Attualità
Persistenti preoccupazioni per il Servizio Sanitario Nazionale
Il Servizio Sanitario Nazionale è a rischio, punto cruciale è il rinnovo del contratto di lavoro, considerato inadeguato, e le previsioni pensionistiche peggiorative. A questo si aggiunge nel medio termine il mancato ricambio che si prevede nei prossimi anni con il pensionamento di molte migliaia di medici e paramedici per raggiunti limiti di età.
di Alexander Virgili
In questi ultimi mesi un numero crescente di medici sta esprimendo preoccupazione per le sorti del Servizio Sanitario Nazionale, non solo per quanto riguarda il contratto di lavoro e le risorse relative ma più in generale sulla possibilità di una sua tenuta già nell’immediato futuro. Ricapitolando i punti critici che stanno emergendo si tratta di fattori a breve, medio e lungo periodo. Il rinnovo del contratto di lavoro, considerato inadeguato, e le previsioni pensionistiche peggiorative sono difficoltà, per certi versi, a breve termine, nel senso che potrebbero essere, se non risolte, molto attutite da modifiche di bilancio ed interventi legislativi. Nel medio termine un problema consistente è il mancato ricambio che si prevede nei prossimi anni con il pensionamento di molte migliaia di medici per raggiunti limiti di età. Bisognerebbe dire medici ma anche paramedici, visto che di essi già si lamenta da alcuni anni carenza. Manifestazione della progressiva contrazione di personale medico e paramedico disponibile è anche la durata delle liste di attesa. Oramai è considerato “normale” dover attendere alcuni mesi (talvolta un anno o più!!) per visite specialistiche, interventi e terapie, pur in presenza di patologie di rilievo. In alcune aree del Paese la esigua presenza di alcuni specialisti li porta a dover affrontare turni molto faticosi e talvolta spostamenti continui da una struttura all’altra.
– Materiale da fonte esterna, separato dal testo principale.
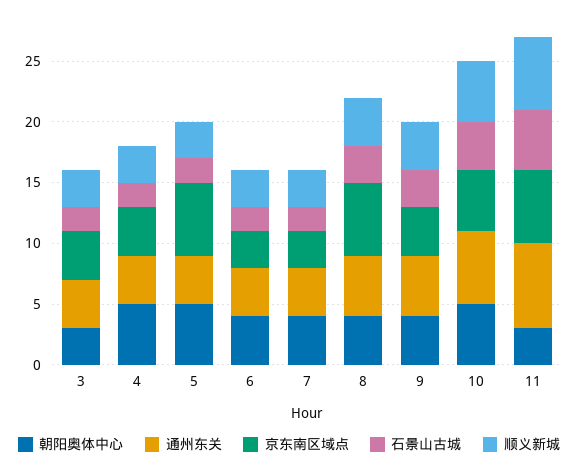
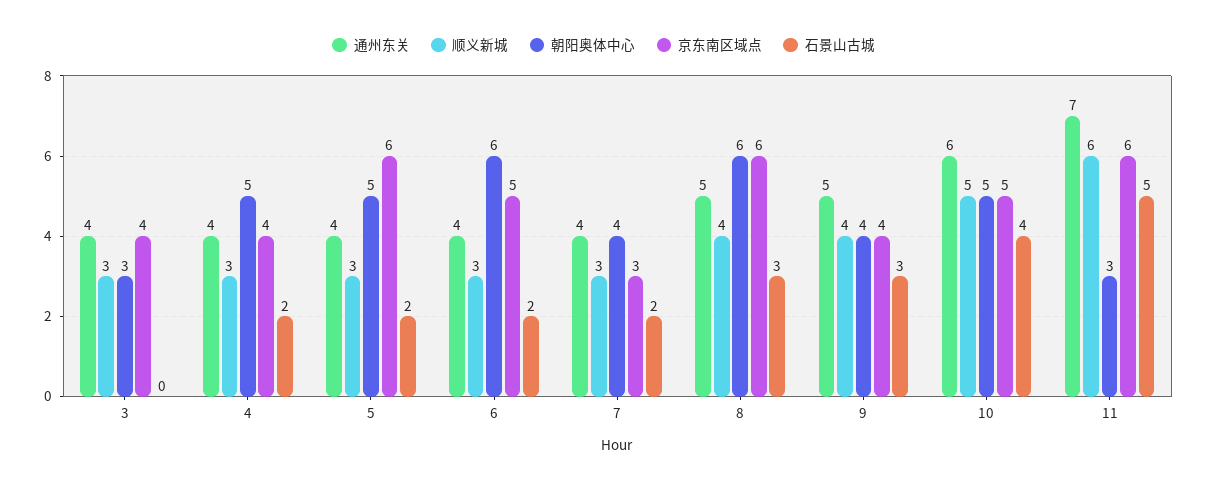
  {
    "朝阳奥体中心": {
      "3": 3,
      "4": 5,
      "5": 5,
-     "6": 4,
+     "6": 6,
      "7": 4,
-     "8": 4,
+     "8": 6,
      "9": 4,
      "10": 5,
      "11": 3
    },
    "通州东关": {
      "3": 4,
      "4": 4,
      "5": 4,
      "6": 4,
      "7": 4,
      "8": 5,
      "9": 5,
      "10": 6,
      "11": 7
    },
    "京东南区域点": {
      "3": 4,
      "4": 4,
      "5": 6,
-     "6": 3,
+     "6": 5,
      "7": 3,
      "8": 6,
      "9": 4,
      "10": 5,
      "11": 6
    },
    "石景山古城": {
-     "3": 2,
+     "3": 0,
      "4": 2,
      "5": 2,
      "6": 2,
      "7": 2,
      "8": 3,
      "9": 3,
      "10": 4,
      "11": 5
    },
    "顺义新城": {
      "3": 3,
      "4": 3,
      "5": 3,
      "6": 3,
      "7": 3,
      "8": 4,
      "9": 4,
      "10": 5,
      "11": 6
    }
  }

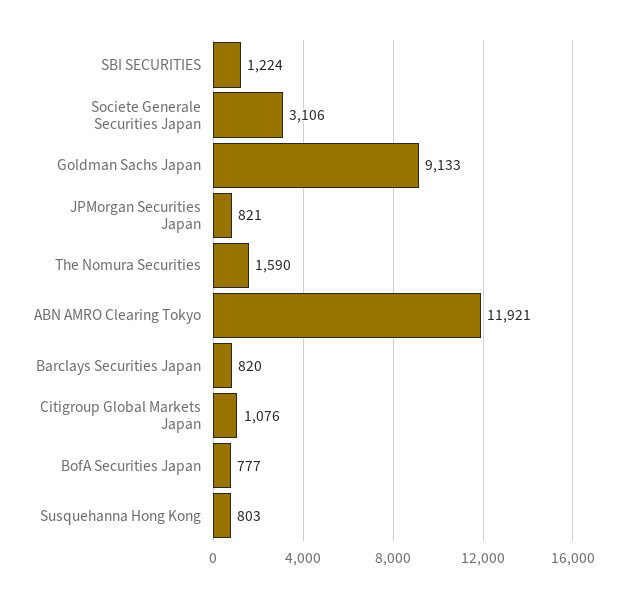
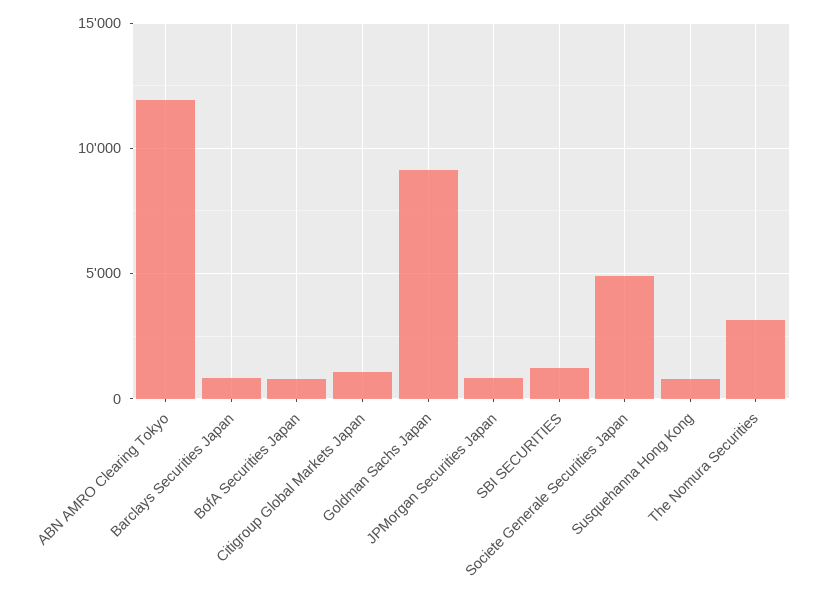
  {
    "SBI SECURITIES": 1224,
-   "Societe Generale Securities Japan": 3106,
+   "Societe Generale Securities Japan": 5000,
    "Goldman Sachs Japan": 9133,
    "JPMorgan Securities Japan": 821,
-   "The Nomura Securities": 1590,
+   "The Nomura Securities": 3000,
    "ABN AMRO Clearing Tokyo": 11921,
    "Barclays Securities Japan": 820,
    "Citigroup Global Markets Japan": 1076,
    "BofA Securities Japan": 777,
    "Susquehanna Hong Kong": 803
  }

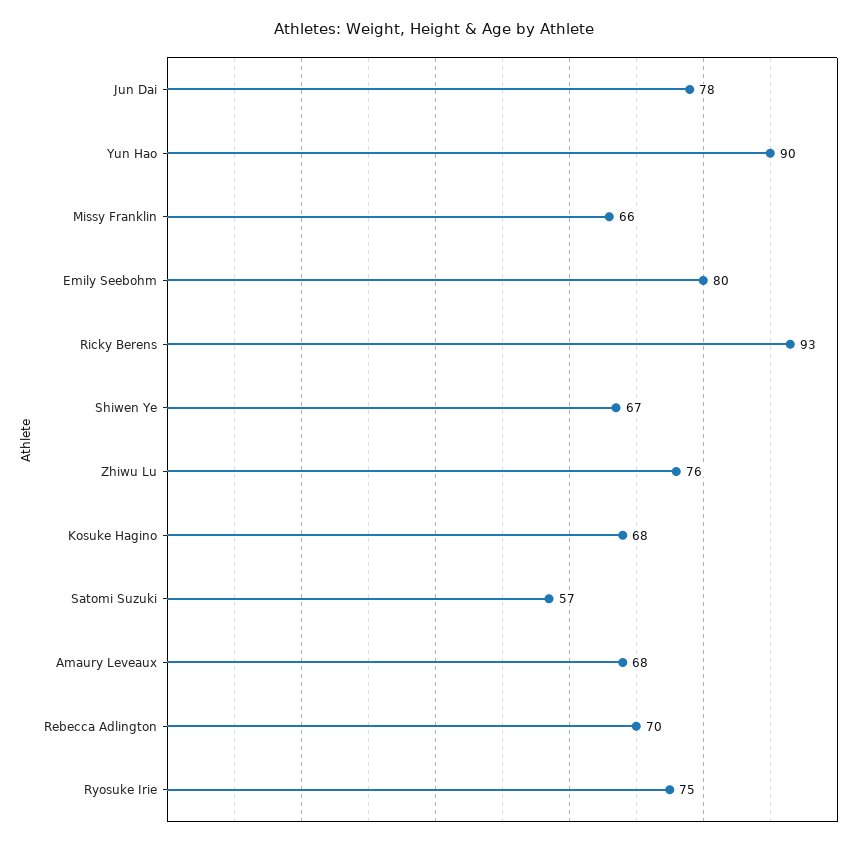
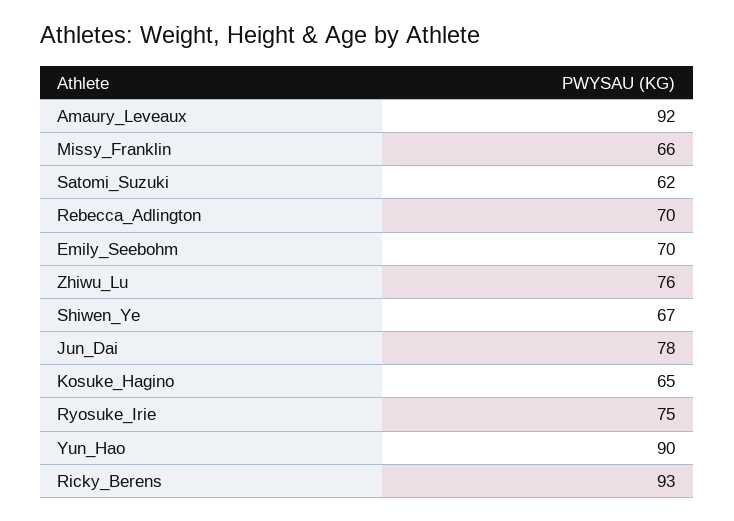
  {
    "Jun Dai": 78,
    "Yun Hao": 90,
    "Missy Franklin": 66,
-   "Emily Seebohm": 80,
+   "Emily Seebohm": 70,
    "Ricky Berens": 93,
    "Shiwen Ye": 67,
    "Zhiwu Lu": 76,
-   "Kosuke Hagino": 68,
+   "Kosuke Hagino": 65,
-   "Satomi Suzuki": 57,
+   "Satomi Suzuki": 62,
-   "Amaury Leveaux": 68,
+   "Amaury Leveaux": 92,
    "Rebecca Adlington": 70,
    "Ryosuke Irie": 75
  }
Gravissima la situazione in molti pronto soccorso, un servizio essenziale e di garanzia per la cittadinanza, per il quale il numero di specialisti e di personale disponibile è in continuo calo, ciò sia per la presenza di maggiori rischi professionali sia per i rischi talvolta anche fisici diretti (aggressioni, proteste, disagio e conflittualità). Nel lungo periodo, a detta di molti medici, sembra mancare una strategia di sopravvivenza del Servizio Sanitario pubblico stesso. Il numero chiuso di accesso alle università non è risultato efficace, per non dire che è stato un fallimento, visto che non ha garantito né una costante alta qualità della formazione, non avendo selezionato i migliori e più adatti lungo il percorso di formazione ma operato con criteri opinabili in fase di accesso, né un adeguato ricambio generazionale, come dovrebbe avvenire in tutte le professioni. Probabilmente la visione di alcuni era proprio quella di ridurre progressivamente il servizio pubblico o di mantenere posizioni accademiche consolidate. Ma le critiche mosse vanno oltre, evidenziando che non c’è stata programmazione adeguata nelle spese, nei costi e negli obiettivi da raggiungere, avendo come priorità il miglioramento delle condizioni di salute per la popolazione e di soccorso e terapia in caso di necessità.
La prevenzione sembra sia stata affidata solo a procedure interne al servizio stesso e non anche al miglioramento della alimentazione, dell’ambiente, dell’acqua. La durata media della vita è aumentata ma non omogeneamente. Alcuni lamentano poi l’abnorme spesa farmaceutica che, si dice, non segue neppure i normali criteri della concorrenza liberista visto che alcuni produttori hanno brevetti esclusivi e che lo Stato non interviene direttamente per alcune produzioni essenziali o salvavita che potrebbero calmierare i costi. Infine, si obietta che la gestione dei Servizio affidata a persone scelte con criteri politici e non in base alla professionalità e competenza nel settore, unita ad una burocratizzazione che snatura la professione, ha peggiorato la qualità del servizio. Certo, se i professionisti del settore pubblico percepiscono tante criticità la situazione è allarmante, poiché se ne deduce una ampia insoddisfazione una disaffezione crescente cui forse si può rispondere, individualmente, solo con il passaggio al settore privato, determinando, appunto, la morte del servizio pubblico, a poco più di quaranta anni dalla nascita.